È particolarmente interessante per chi lavora per iterazioni. Se mi piace provare cinque direzioni prima di scegliere quella giusta, la generazione da testo offre un modo veloce per confrontare atmosfere diverse. Il beneficio non è soltanto ottenere un’immagine, ma scoprire quale versione comunica meglio ciò che avevo in mente.
La eviterei, invece, se cerco un controllo assoluto, un risultato sempre identico al riferimento o un ambiente professionale con strumenti manuali completi. Anche chi ha poco interesse per la creazione potrebbe usarla solo per pochi minuti e poi preferire un’app di intrattenimento tradizionale. In quel caso la sua natura generativa sarebbe più un ostacolo che un vantaggio.

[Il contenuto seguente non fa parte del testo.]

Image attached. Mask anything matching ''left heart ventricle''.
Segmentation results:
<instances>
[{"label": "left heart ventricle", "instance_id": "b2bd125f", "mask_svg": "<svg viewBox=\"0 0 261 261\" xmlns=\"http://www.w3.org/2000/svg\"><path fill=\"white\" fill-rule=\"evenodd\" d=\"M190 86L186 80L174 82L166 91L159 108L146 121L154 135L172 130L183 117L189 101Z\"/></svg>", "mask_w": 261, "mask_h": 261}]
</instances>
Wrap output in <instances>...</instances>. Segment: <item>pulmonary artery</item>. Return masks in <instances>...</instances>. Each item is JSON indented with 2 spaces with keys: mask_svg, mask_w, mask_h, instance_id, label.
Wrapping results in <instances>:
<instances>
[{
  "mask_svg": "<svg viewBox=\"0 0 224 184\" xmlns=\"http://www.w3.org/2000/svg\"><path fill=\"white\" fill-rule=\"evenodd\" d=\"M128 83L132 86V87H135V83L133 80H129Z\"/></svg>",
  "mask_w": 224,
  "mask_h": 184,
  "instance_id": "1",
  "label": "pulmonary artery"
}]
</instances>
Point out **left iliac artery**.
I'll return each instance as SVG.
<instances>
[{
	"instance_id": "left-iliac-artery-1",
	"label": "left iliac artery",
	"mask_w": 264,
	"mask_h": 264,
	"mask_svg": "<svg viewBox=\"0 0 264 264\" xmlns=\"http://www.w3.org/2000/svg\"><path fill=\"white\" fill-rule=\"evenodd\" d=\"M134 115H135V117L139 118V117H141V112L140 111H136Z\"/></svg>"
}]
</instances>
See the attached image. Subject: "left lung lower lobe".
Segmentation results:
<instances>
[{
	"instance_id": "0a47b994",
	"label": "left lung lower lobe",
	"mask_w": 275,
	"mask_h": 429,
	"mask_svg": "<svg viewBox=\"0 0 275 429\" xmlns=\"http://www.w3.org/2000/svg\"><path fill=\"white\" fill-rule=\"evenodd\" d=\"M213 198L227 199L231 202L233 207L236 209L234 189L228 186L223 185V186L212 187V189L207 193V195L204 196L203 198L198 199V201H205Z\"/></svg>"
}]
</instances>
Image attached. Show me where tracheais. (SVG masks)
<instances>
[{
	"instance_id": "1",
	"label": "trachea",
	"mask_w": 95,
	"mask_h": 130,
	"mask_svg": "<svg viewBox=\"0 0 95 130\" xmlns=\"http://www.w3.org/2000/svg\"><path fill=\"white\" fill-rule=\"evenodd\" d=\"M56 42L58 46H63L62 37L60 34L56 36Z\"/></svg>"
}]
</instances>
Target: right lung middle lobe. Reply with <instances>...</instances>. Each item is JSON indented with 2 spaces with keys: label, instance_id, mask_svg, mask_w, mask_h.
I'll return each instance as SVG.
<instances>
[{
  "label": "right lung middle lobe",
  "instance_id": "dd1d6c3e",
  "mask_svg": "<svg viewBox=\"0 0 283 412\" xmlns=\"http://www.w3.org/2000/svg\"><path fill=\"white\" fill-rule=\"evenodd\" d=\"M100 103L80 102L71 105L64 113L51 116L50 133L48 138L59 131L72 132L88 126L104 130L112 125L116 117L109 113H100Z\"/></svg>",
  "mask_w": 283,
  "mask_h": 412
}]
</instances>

Il limite di età PEGI 16 va considerato prima di installarla e usarla in famiglia. Non la presenterei come un’app destinata ai bambini, e accompagnerei con attenzione qualsiasi utilizzo da parte di utenti più giovani. Il fatto che sia gratuita da provare non cambia questa valutazione.
Versione, compatibilità e impressione generale
La versione attuale è la 1.3.9 e l’app richiede almeno Android 7.0. Per chi utilizza un dispositivo compatibile, l’accesso è quindi rivolto anche a telefoni non recentissimi, mentre l’esperienza concreta dipenderà comunque dalla capacità del dispositivo di gestire il flusso scelto e dalla qualità della connessione disponibile durante l’uso. Non la installerei su un telefono quasi pieno senza prima liberare spazio e chiudere le app non necessarie.
Il progetto è sviluppato da dera Nigeria limited e ha superato le diecimila installazioni. Questo la colloca in una fase ancora relativamente contenuta rispetto ai servizi creativi più conosciuti, ma non è un motivo sufficiente per scartarla. Per me conta soprattutto capire se il suo modo di lavorare, basato su prompt e variazioni, corrisponde alle mie necessità.
La mia valutazione finale è positiva, ma circoscritta. Nova: Art Image&Video Ai mi sembra valida quando voglio trasformare rapidamente un’idea in una bozza visiva e accetto di correggere il risultato attraverso più tentativi. La sua forza è l’accessibilità creativa; il suo punto debole è il controllo limitato sui dettagli e sulla continuità, soprattutto quando l’obiettivo diventa più professionale.
La proverei per creare concept, immagini personalizzate, variazioni da un riferimento e brevi idee video. Prima di pagare, però, verificherei quanto spesso la uso e leggerei con attenzione ogni schermata relativa agli acquisti integrati. Se cerchi un compagno per esplorare possibilità visive, può diventare un passatempo sorprendentemente utile. Se cerchi precisione editoriale, montaggio completo o risultati garantiti al primo tentativo, sceglierei strumenti più specializzati.